One example close to my home is the Central Sands region of Wisconsin, which is a large region found (not surprisingly) in the center of the state with particularly sandy soils. The sandy soils are perfect for growing potatoes, and the Central Sands is primarily an agricultural region; however, because water drains quickly from sandy soils, irrigation has become an increasingly important part of the landscape:
In addition to agriculture, however, the Central Sands region is home to many rivers, lakes, and streams. Recently, one river in particular has become a microcosm of the debate surrounding the impacts and trade-offs of agricultural water use: the Little Plover River. While only 6 miles long, the Little Plover is a prized brook trout fishery and important ecosystem within the region. According to American Rivers, which listed the Little Plover as one of America’s 10 most endangered rivers in 2013, streamflow in the Little Plover has been decreasing since the 1970s and flows today are roughly half of the historical normal. The situation in the Little Plover came to a head in 2005, when several stretches of the Little Plover dried up, with predictably negative consequences for the fish.
Over the past decade, the Little Plover has been mired in legal controversy. In 2009, the Wisconsin Department of Natural Resources established what they call a “Public Rights Flow”, or a required amount of streamflow that the public is entitled to flow through the river. The advocacy leading to the establishment of this Public Rights Flow was primarily by conservation groups like the River Alliance and Trout Unlimited, with the goal of protecting fish and the rest of the stream ecosystems. In order to set the threshold, the Wisconsin Department of Natural Resources first established a baseline level as the 7-day average low flow with a 10% probability of occurring in a given year, and then adjusted this value upwards based on estimates of the flow necessary for to provide fish habitat and recruit trout.

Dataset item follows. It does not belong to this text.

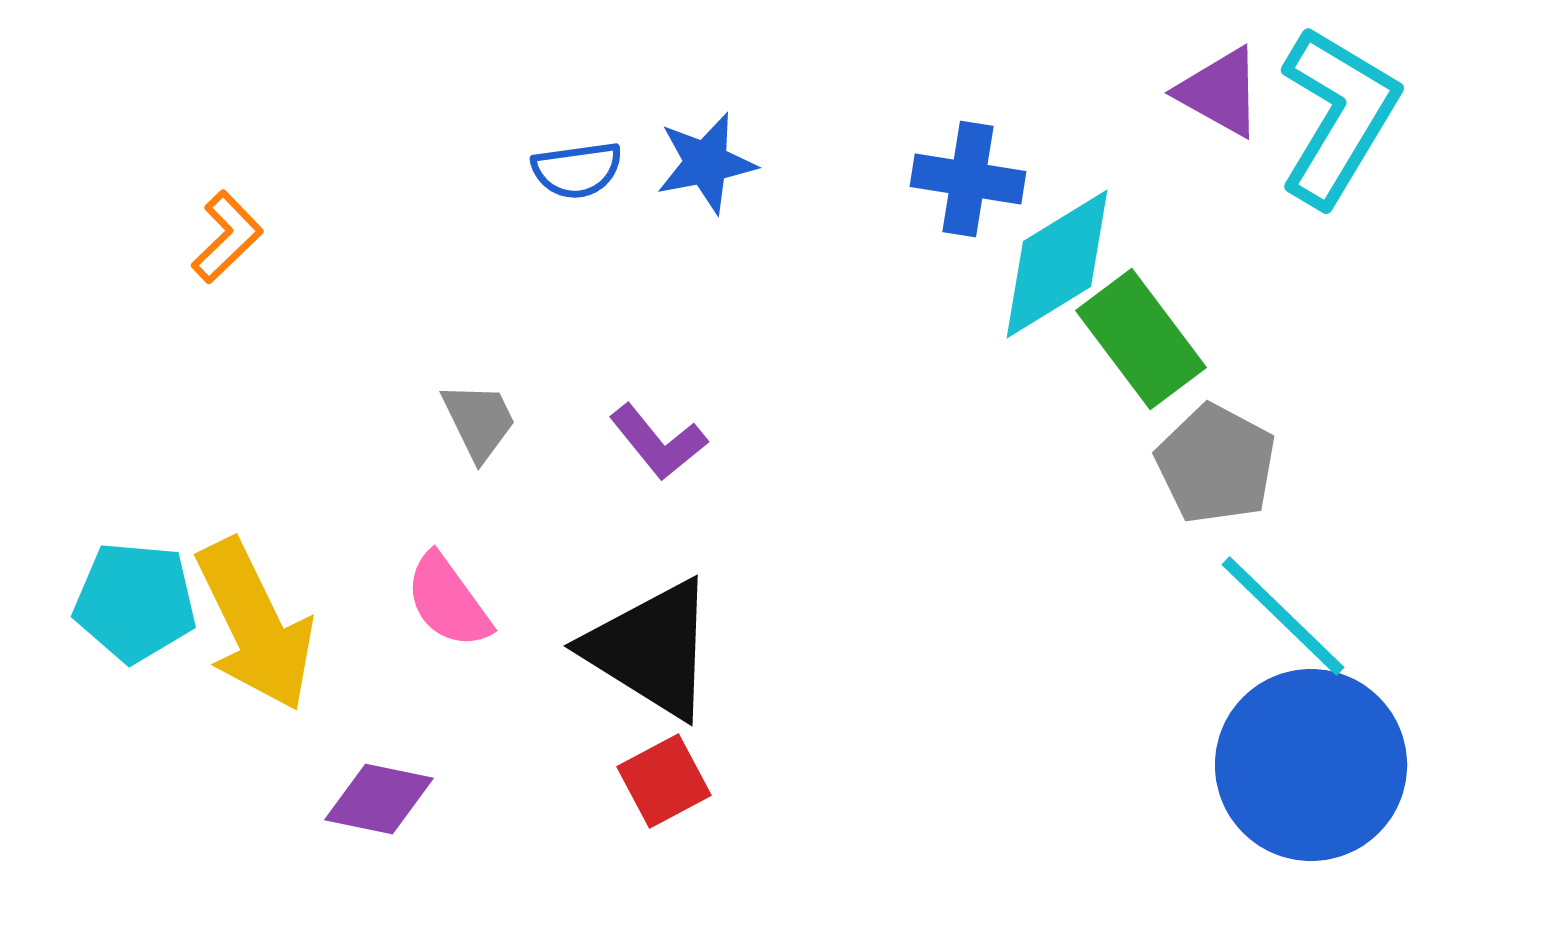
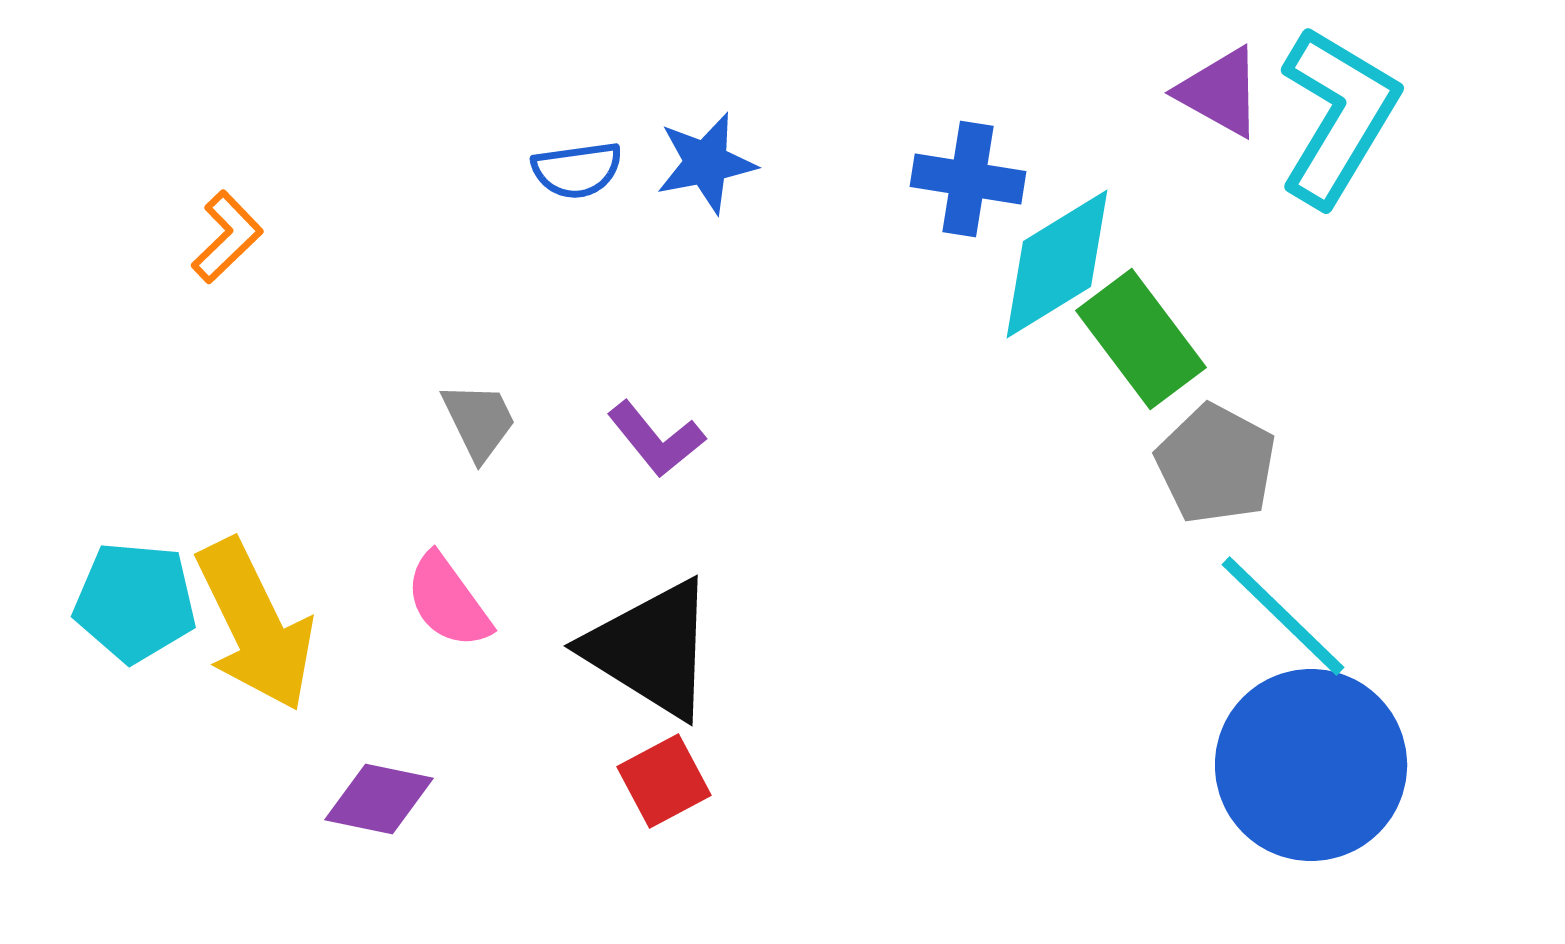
purple L-shape: moved 2 px left, 3 px up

Despite the positive step of establishing a Public Rights Flow, measurements during the 2012 drought were consistently below the thresholds set by the Department of Natural Resources, and the Little Plover even dropped below the thresholds in 2013 and 2014, both of which were relatively wet years for Wisconsin.

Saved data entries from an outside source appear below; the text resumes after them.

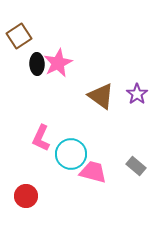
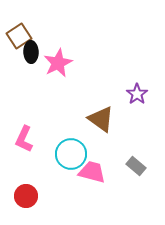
black ellipse: moved 6 px left, 12 px up
brown triangle: moved 23 px down
pink L-shape: moved 17 px left, 1 px down
pink trapezoid: moved 1 px left
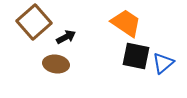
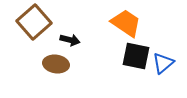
black arrow: moved 4 px right, 3 px down; rotated 42 degrees clockwise
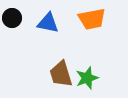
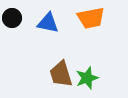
orange trapezoid: moved 1 px left, 1 px up
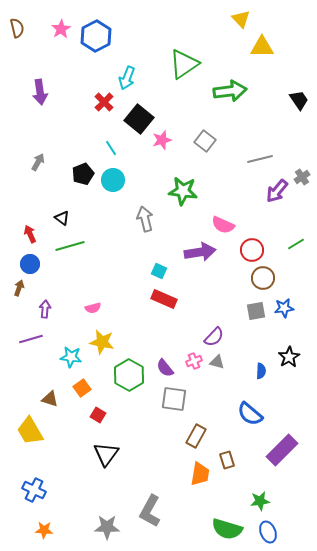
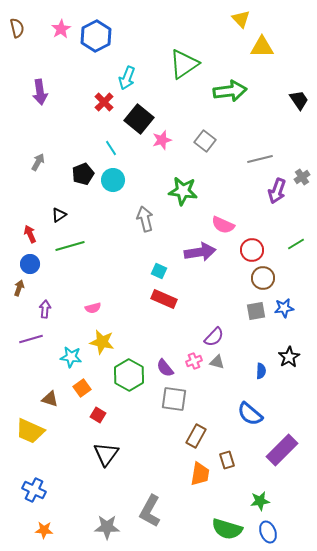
purple arrow at (277, 191): rotated 20 degrees counterclockwise
black triangle at (62, 218): moved 3 px left, 3 px up; rotated 49 degrees clockwise
yellow trapezoid at (30, 431): rotated 36 degrees counterclockwise
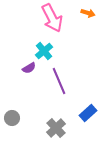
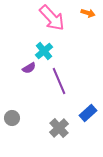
pink arrow: rotated 16 degrees counterclockwise
gray cross: moved 3 px right
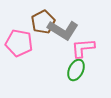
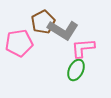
pink pentagon: rotated 20 degrees counterclockwise
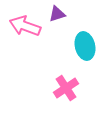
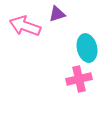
cyan ellipse: moved 2 px right, 2 px down
pink cross: moved 13 px right, 9 px up; rotated 20 degrees clockwise
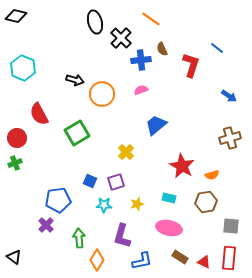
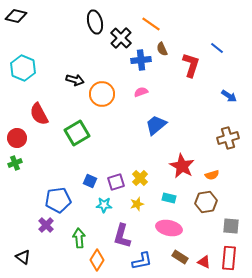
orange line: moved 5 px down
pink semicircle: moved 2 px down
brown cross: moved 2 px left
yellow cross: moved 14 px right, 26 px down
black triangle: moved 9 px right
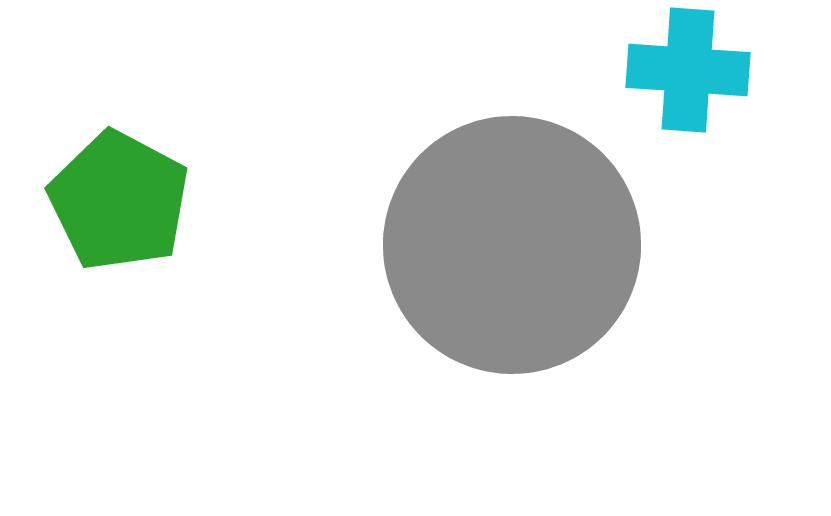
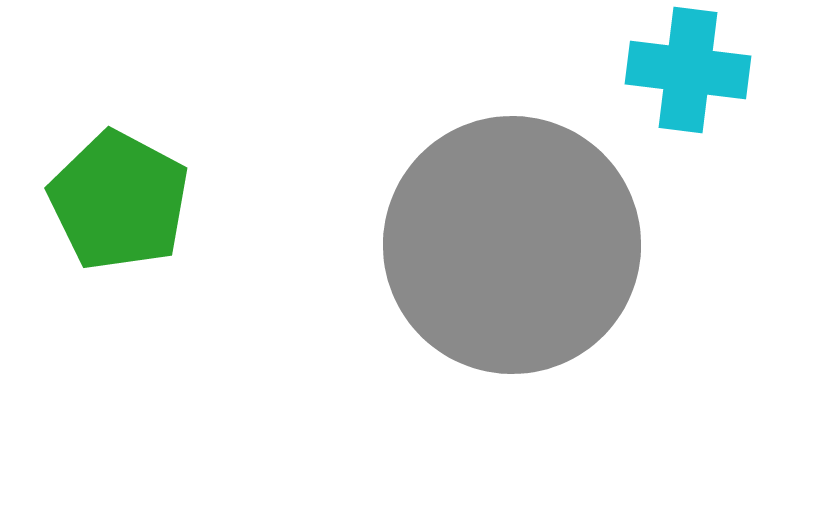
cyan cross: rotated 3 degrees clockwise
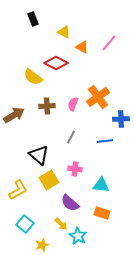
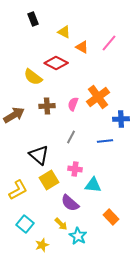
cyan triangle: moved 8 px left
orange rectangle: moved 9 px right, 4 px down; rotated 28 degrees clockwise
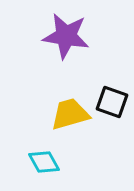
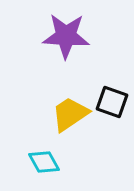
purple star: rotated 6 degrees counterclockwise
yellow trapezoid: rotated 18 degrees counterclockwise
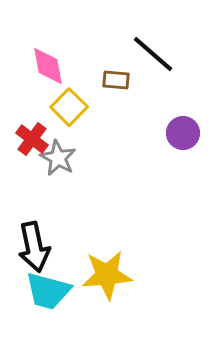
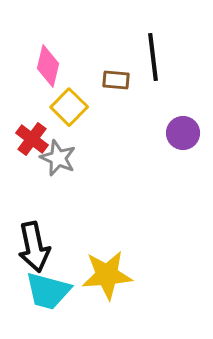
black line: moved 3 px down; rotated 42 degrees clockwise
pink diamond: rotated 24 degrees clockwise
gray star: rotated 6 degrees counterclockwise
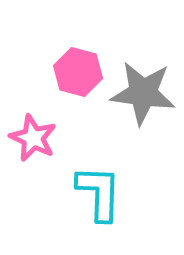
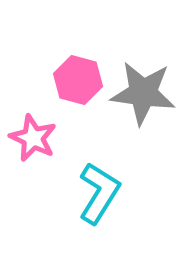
pink hexagon: moved 8 px down
cyan L-shape: rotated 30 degrees clockwise
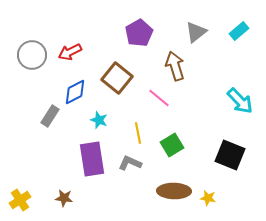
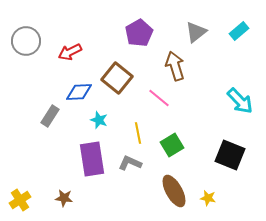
gray circle: moved 6 px left, 14 px up
blue diamond: moved 4 px right; rotated 24 degrees clockwise
brown ellipse: rotated 60 degrees clockwise
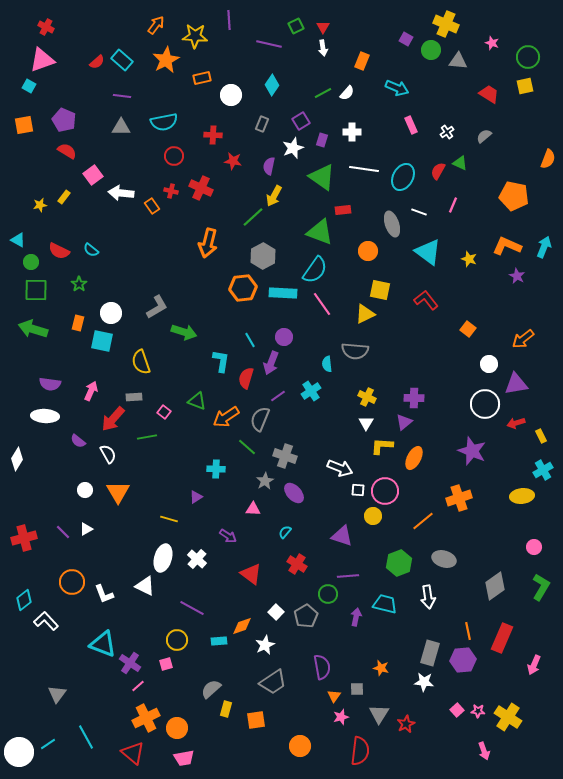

The current debate surrounding the Little Plover hinges on whether the Department of Natural Resources is legally allowed to consider cumulative impacts when permitting new high capacity wells in the region. Previously, the Department of Natural Resources was not considering cumulative impacts, which means that for every well application, they are only allowed to think about that well in isolation – and the effects of a single well are typically small enough that the Department of Natural Resources does not have sufficient grounds to deny a permit. However, the relatively small impacts of many individual wells can add up to cause a big overall effects on local groundwater resources. This changed in 2014, when a judge ruled that the Department of Natural Resources should be considering cumulative impacts. The effects of this ruling remain to be seen, but it improves the DNR’s ability to manage groundwater and surface water resources while considering the interactions between the two.

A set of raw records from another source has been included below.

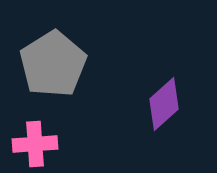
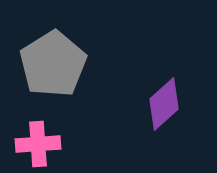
pink cross: moved 3 px right
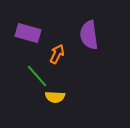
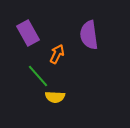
purple rectangle: rotated 45 degrees clockwise
green line: moved 1 px right
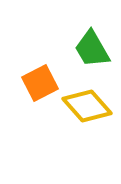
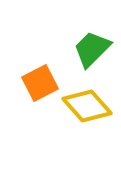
green trapezoid: rotated 75 degrees clockwise
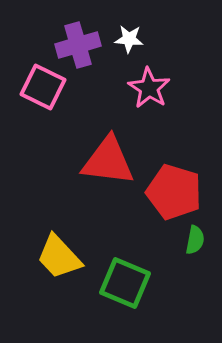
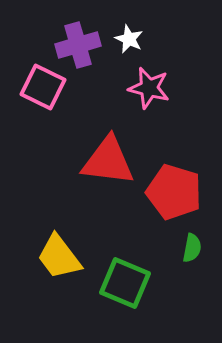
white star: rotated 20 degrees clockwise
pink star: rotated 18 degrees counterclockwise
green semicircle: moved 3 px left, 8 px down
yellow trapezoid: rotated 6 degrees clockwise
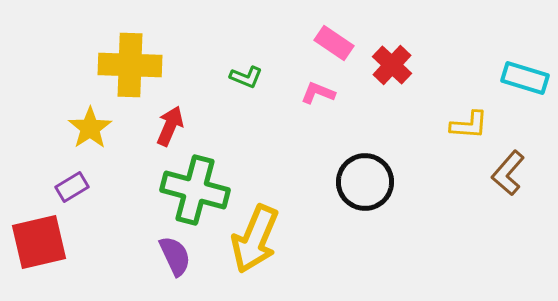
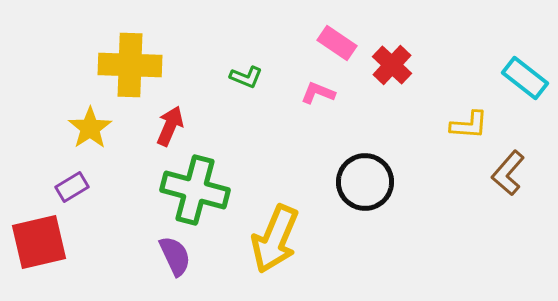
pink rectangle: moved 3 px right
cyan rectangle: rotated 21 degrees clockwise
yellow arrow: moved 20 px right
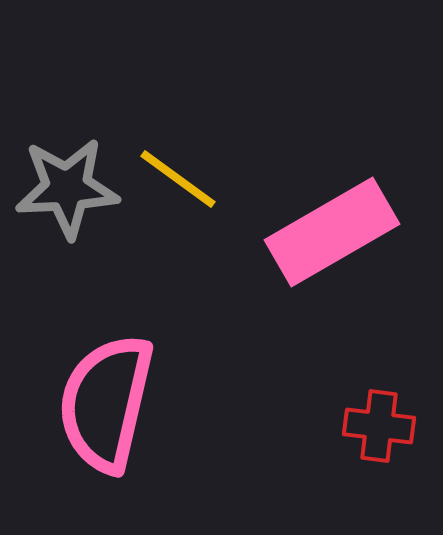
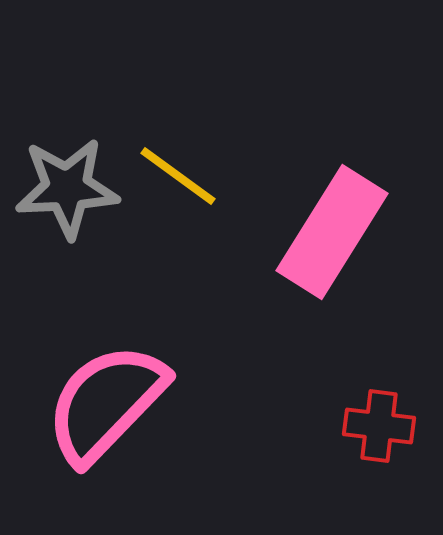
yellow line: moved 3 px up
pink rectangle: rotated 28 degrees counterclockwise
pink semicircle: rotated 31 degrees clockwise
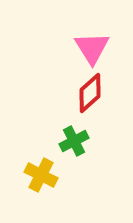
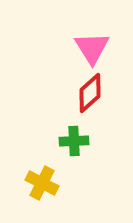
green cross: rotated 24 degrees clockwise
yellow cross: moved 1 px right, 8 px down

Thus, the Little Plover River provides a powerful example of a case where a little bit of groundwater drawdown can lead to big environmental, political, and economic issues. Currently, hydrogeologists at the Wisconsin Geological Natural History Survey and USGS Wisconsin Water Science Center are working on developing a groundwater flow model of the region to help understand the impacts of groundwater withdrawals on the aquifer, and what that means for local surface water features like streams and lakes. Because the waters of the Central Sands are valued for many different uses, including farming, urban supply, and outdoor recreation, the team building this model has been working closely with different groups of users to determine the priorities and needs of the various water users the region, and make sure that their scientific tool they develop is both useful to and trusted by the decision-makers in the region. As the future of the Little Plover and other rivers unfold under increasing human pressures and climate change, it is critical that water scientists work together with the public to conduct fair and unbiased science that provides timely and useful information for the decision-making process.